Difference Between Risk & Volatility

Understanding the difference between risk and volatility is the key to investment success.

When it comes to making and attempting to grow your investments what is your attitude towards the inherent investment risk involved? What about its volatility?

These are questions that the common sense investor should ask himself at some point. The good investor understands the difference between risk and volatility and uses it to his advantage. Those who do not make the distinction between volatility and risk are more likely to make serious investment mistakes. There is an illusion of safety in less-volatile but lower-return stocks with the view that these stocks are less risky. But, it often turns out they aren’t less risky; they are just less volatile. Knowing this difference can enable you to attain the holy-grail of investing: high-returns with low-risk.

But first, let us qualify and define the terms we are using.

Risk means at least three different things depending on who you talk to: a professional financial expert or stockbroker, a beginning investor and the common sense investor.

Most people define risk as the possibility of losing principle. Many financial planners have come to conflate risk with volatility in price. By their definition, securities or investments whose prices fluctuate the most in a short period of time are considered the riskiest while those whose prices hardly moved (like certificates of deposit) are thought of as the safest. But for the common sense investor, the correct definition of risk is the probability of losing purchasing power because it takes into consideration other factors like inflation.

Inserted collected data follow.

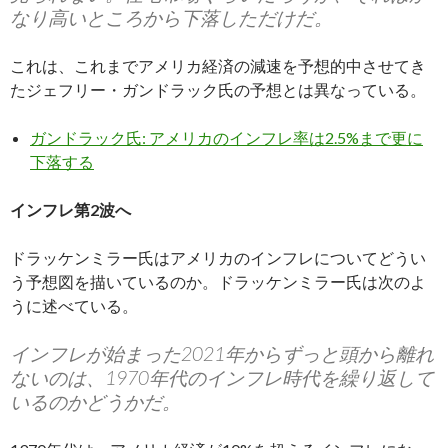
なり高いところから下落しただけだ。
これは、これまでアメリカ経済の減速を予想的中させてき
たジェフリー・ガンドラック氏の予想とは異なっている。
ガンドラック氏: アメリカのインフレ率は2.5%まで更に
下落する
インフレ第2波へ
ドラッケンミラー氏はアメリカのインフレについてどうい
う予想図を描いているのか。ドラッケンミラー氏は次のよ
うに述べている。
インフレが始まった2021年からずっと頭から離れ
ないのは、1970年代のインフレ時代を繰り返して
いるのかどうかだ。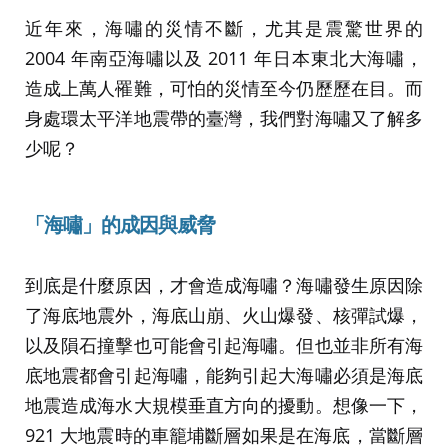
近年來，海嘯的災情不斷，尤其是震驚世界的
2004 年南亞海嘯以及 2011 年日本東北大海嘯，
造成上萬人罹難，可怕的災情至今仍歷歷在目。而
身處環太平洋地震帶的臺灣，我們對海嘯又了解多
少呢？
「海嘯」的成因與威脅
到底是什麼原因，才會造成海嘯？海嘯發生原因除
了海底地震外，海底山崩、火山爆發、核彈試爆，
以及隕石撞擊也可能會引起海嘯。但也並非所有海
底地震都會引起海嘯，能夠引起大海嘯必須是海底
地震造成海水大規模垂直方向的擾動。想像一下，
921 大地震時的車籠埔斷層如果是在海底，當斷層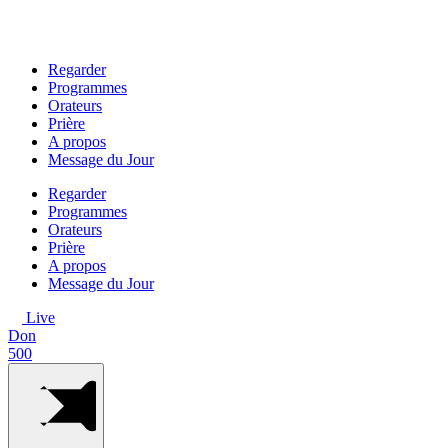
Aller
au
contenu
Regarder
Programmes
Orateurs
Prière
A propos
Message du Jour
Regarder
Programmes
Orateurs
Prière
A propos
Message du Jour
Live
Don
500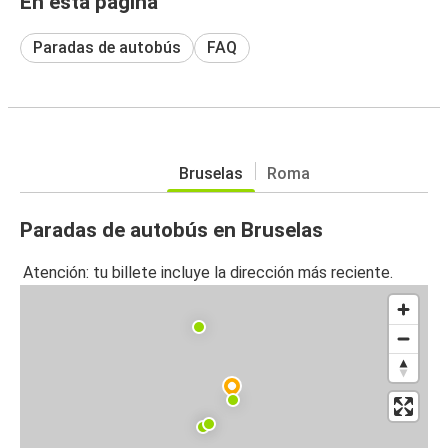
En esta página
Paradas de autobús
FAQ
Bruselas
Roma
Paradas de autobús en Bruselas
Atención: tu billete incluye la dirección más reciente.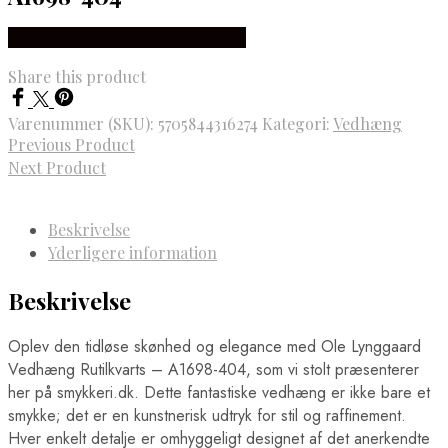
Købes hos Brodersen + Kobborg
Share this product
Varenummer (SKU):
5705844316274
Kategori:
Vedhæng
Previous Product
Next Product
Beskrivelse
Yderligere information
Beskrivelse
Oplev den tidløse skønhed og elegance med Ole Lynggaard
Vedhæng Rutilkvarts – A1698-404, som vi stolt præsenterer
her på smykkeri.dk. Dette fantastiske vedhæng er ikke bare et
smykke; det er en kunstnerisk udtryk for stil og raffinement.
Hver enkelt detalje er omhyggeligt designet af det anerkendte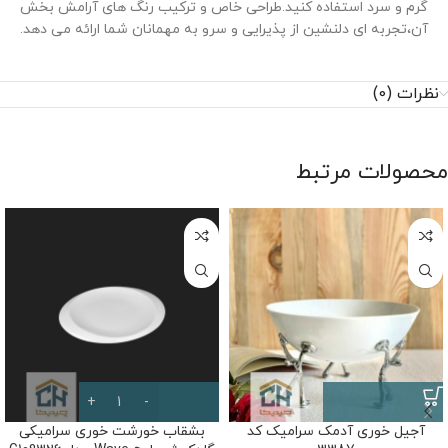
گرم و سرد استفاده کنید.طراحی خاص و ترکیب رنگ ‌های آرامش ‌بخش
آن،تجربه ‌ای دلنشین از پذیرایی و سرو به مهمانان شما ارائه می ‌دهد.
نظرات (0)
محصولات مرتبط
آجیل خوری آدمک سرامیک کد
بشقاب خورشت خوری سرامیکی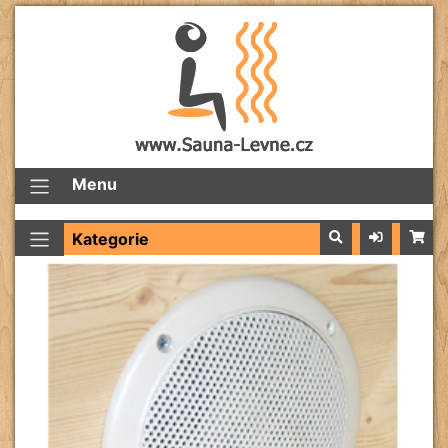
Menu
Kategorie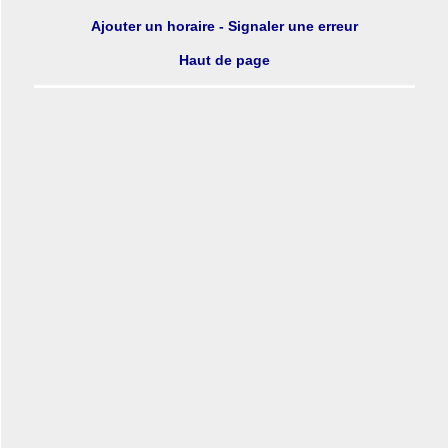
Ajouter un horaire - Signaler une erreur
Haut de page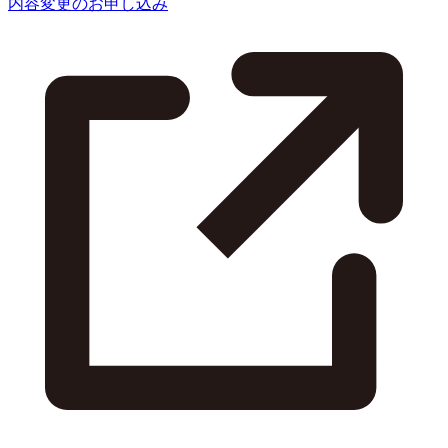
内容変更のお申し込み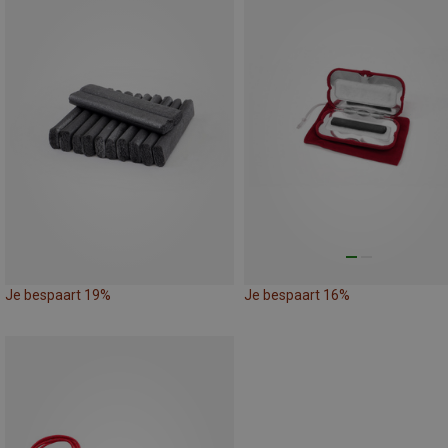
Je bespaart 19%
Je bespaart 16%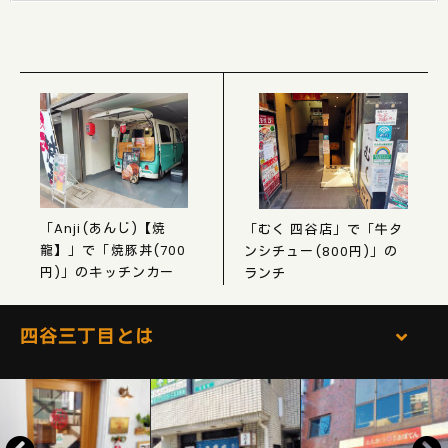
「Anji(あんじ)【焼
「むく 四谷店」で「牛タ
龍】」で「焼豚丼(700
ンシチュー(800円)」の
円)」のキッチンカー
ランチ
四谷三丁目とは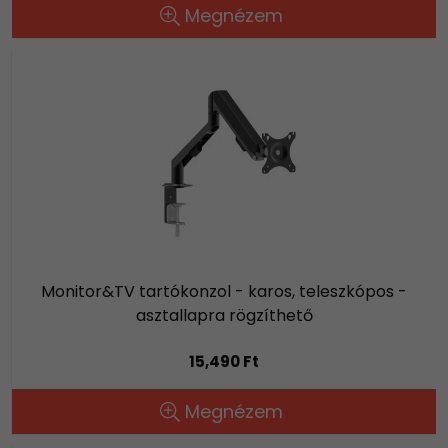
Megnézem
Monitor&TV tartókonzol - karos, teleszkópos -
asztallapra rögzíthető
15,490 Ft
Megnézem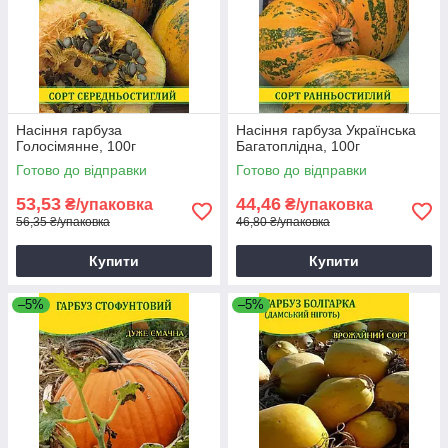
Насіння гарбуза
Насіння гарбуза Українська
Голосімянне, 100г
Багатоплідна, 100г
Готово до відправки
Готово до відправки
53,53
44,46
₴/упаковка
₴/упаковка
56,35 ₴/упаковка
46,80 ₴/упаковка
Купити
Купити
–5%
–5%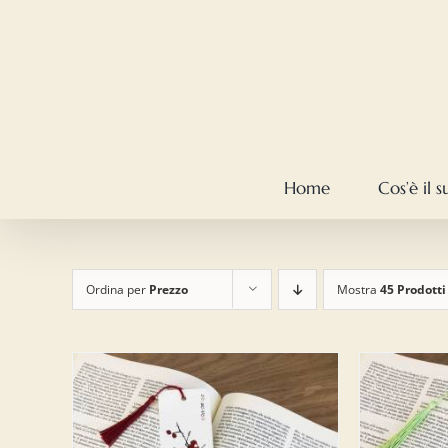
Salta
al
contenuto
Home
Cos’è il 
Ordina per
Prezzo
Mostra
45 Prodotti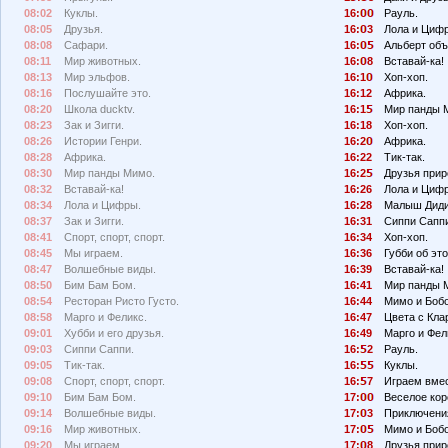
08:02
Куклы.
16:
Рауль.
08:05
Друзья.
16:
3
Лола и Циф
08:08
Сафари.
16:
Альберт объ
08:11
Мир животных.
16:
8
Вставай-ка!
08:13
Мир эльфов.
16:1
Хоп-хоп.
08:16
Послушайте это.
16:12
Африка.
08:20
Школа ducktv.
16:1
Мир панды 
08:23
Зак и Зигги.
16:18
Хоп-хоп.
08:26
Истории Генри.
16:2
Африка.
08:28
Африка.
16:22
Тик-так.
08:30
Мир панды Мимо.
16:2
Друзья прир
08:32
Вставай-ка!
16:26
Лола и Циф
08:34
Лола и Цифры.
16:28
Малыш Диди
08:37
Зак и Зигги.
16:31
Сиппи Сапп
08:41
Спорт, спорт, спорт.
16:34
Хоп-хоп.
08:45
Мы играем.
16:36
Губби об эт
08:47
Волшебные виды.
16:39
Вставай-ка!
08:50
Бим Бам Бом.
16:41
Мир панды 
08:54
Ресторан Ристо Густо.
16:44
Мимо и Бобо
08:58
Марго и Феликс.
16:47
Цвета с Кла
09:01
Хубби и его друзья.
16:49
Марго и Фел
09:03
Сиппи Саппи.
16:
2
Рауль.
09:05
Тик-так.
16:
Куклы.
09:08
Спорт, спорт, спорт.
16:
7
Играем вмес
09:10
Бим Бам Бом.
17:
Веселое кор
09:14
Волшебные виды.
17:
3
Приключения
09:16
Мир животных.
17:
Мимо и Бобо
09:20
Мы играем.
17:
8
Друзья прир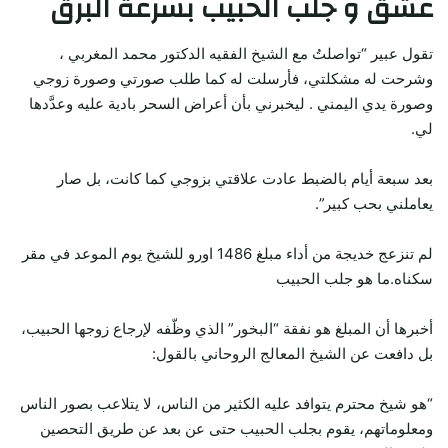
عشق و جلب الحبيب بسرعة البرق
تقول عبير “تواصلتُ مع الشيخ الفقيه الدكتور محمد المغربي ،
وشرحت له مشكلتي، فأرسلت له كما طلب صورتي وصورة زوجي
وصورة يدي اليمني . ليخبرني بأن أعراض السحر بادية عليه وعدَّدها
لي.
بعد سبعة أيام بالضبط عادت علاقتي بزوجي كما كانت، بل صار
يعاملني بحب كبير”.
لم تنزعج خديجة من أداء مبلغ 1486 اورو للشيخ يوم الموعد في مقر
سكناه.ما هو جلب الحبيب
أخبرها أن المبلغ هو نفقة “البخور” الذي وظّفه لإرجاع زوجها الحبيب،
بل دافعت عن الشيخ المعالج الروحاني بالقول:
“هو شيخ محترم يتوافد عليه الكثير من الناس، لا يتلاعب بصور الناس
ومعلوماتهم، يقوم بجلب الحبيب حتى عن بعد عن طريق التحصين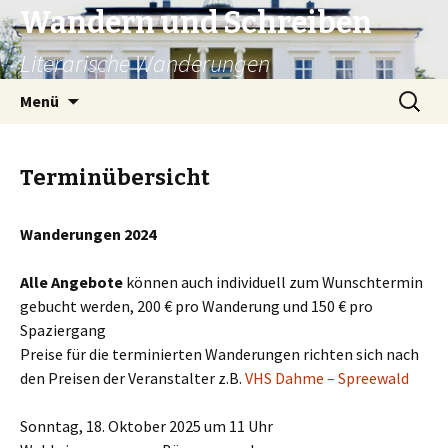
Wandern und Schreiben
Literarische Wanderungen
Zum
Suche
Menü
Inhalt
nach:
springen
Terminübersicht
Wanderungen 2024
Alle Angebote
können auch individuell zum Wunschtermin
gebucht werden, 200 € pro Wanderung und 150 € pro
Spaziergang
Preise für die terminierten Wanderungen richten sich nach
den Preisen der Veranstalter z.B.
VHS Dahme – Spreewald
Sonntag, 18. Oktober 2025 um 11 Uhr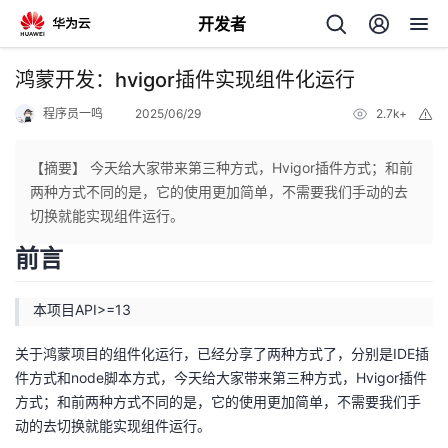
开发者
返
鸿蒙开发：hvigor插件实现组件化运行
回
程序员一鸣
2025/06/29
2.7k+
举
报
【摘要】 今天给大家带来第三种方式，Hvigor插件方式；和前
两种方式不同的是，它的使用更加简单，不需要我们手动的去
切换就能实现组件运行。
个
前言
我
人
本项目API>=13
的
主
关于鸿蒙项目的组件化运行，已经分享了两种方式了，分别是IDE插
件方式和node脚本方式，今天给大家带来第三种方式，Hvigor插件
开
页
方式；和前两种方式不同的是，它的使用更加简单，不需要我们手
动的去切换就能实现组件运行。
发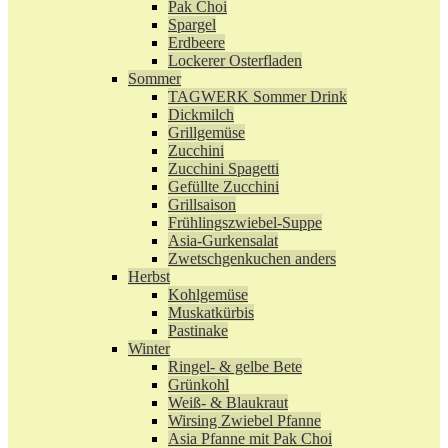
Pak Choi
Spargel
Erdbeere
Lockerer Osterfladen
Sommer
TAGWERK Sommer Drink
Dickmilch
Grillgemüse
Zucchini
Zucchini Spagetti
Gefüllte Zucchini
Grillsaison
Frühlingszwiebel-Suppe
Asia-Gurkensalat
Zwetschgenkuchen anders
Herbst
Kohlgemüse
Muskatkürbis
Pastinake
Winter
Ringel- & gelbe Bete
Grünkohl
Weiß- & Blaukraut
Wirsing Zwiebel Pfanne
Asia Pfanne mit Pak Choi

This last definition is more descriptive and indicative of economic and market forces.

Volatility, on the other hand, has been defined as a measurement of the change in price (otherwise known as fluctuations) over a given period of time. Volatility has usually been expressed in terms of percentage and computed as the annualised standard deviation of the change in percentage of the daily price.

Unfortunately, the terms risk and volatility, though they mean two different things, have been erroneously lumped together. Most people have come to think that risk and volatility are two interchangeable terms when they have two vastly different definitions. Wall Street itself is to blame for this misunderstanding because many of its stockbroker experts as well as some people from the academia began calling volatility “risk†as a way to simplify terms for the public.

This mistake is costing many people money because, by confusing the terms and, with investors propagating it further by talking of volatility risk as the only risk, and thus making investors scramble to limit the volatility in their portfolios without really thinking of the underlying assumptions.

For example, many fund managers urge investments in bonds or cash, despite poor returns just because they fluctuate less than stock prices. Sure, in the short term, such investment types with low-volatility are less risky but over the long term they may be more risky when measured against prospects for long-term growth.

As a conscientious investor, you must know the proper definitions that are being used in order to make valid conclusions and safe decisions. Having the right information will enable you to answer the previously posed question with confidence and foresight.

The common sense investor should aim for investments with consistently high returns despite short-term volatility. By ignoring short-term volatility and instead looking for good companies at reasonable prices, you’ll save thousands of dollars over your investing lifetime.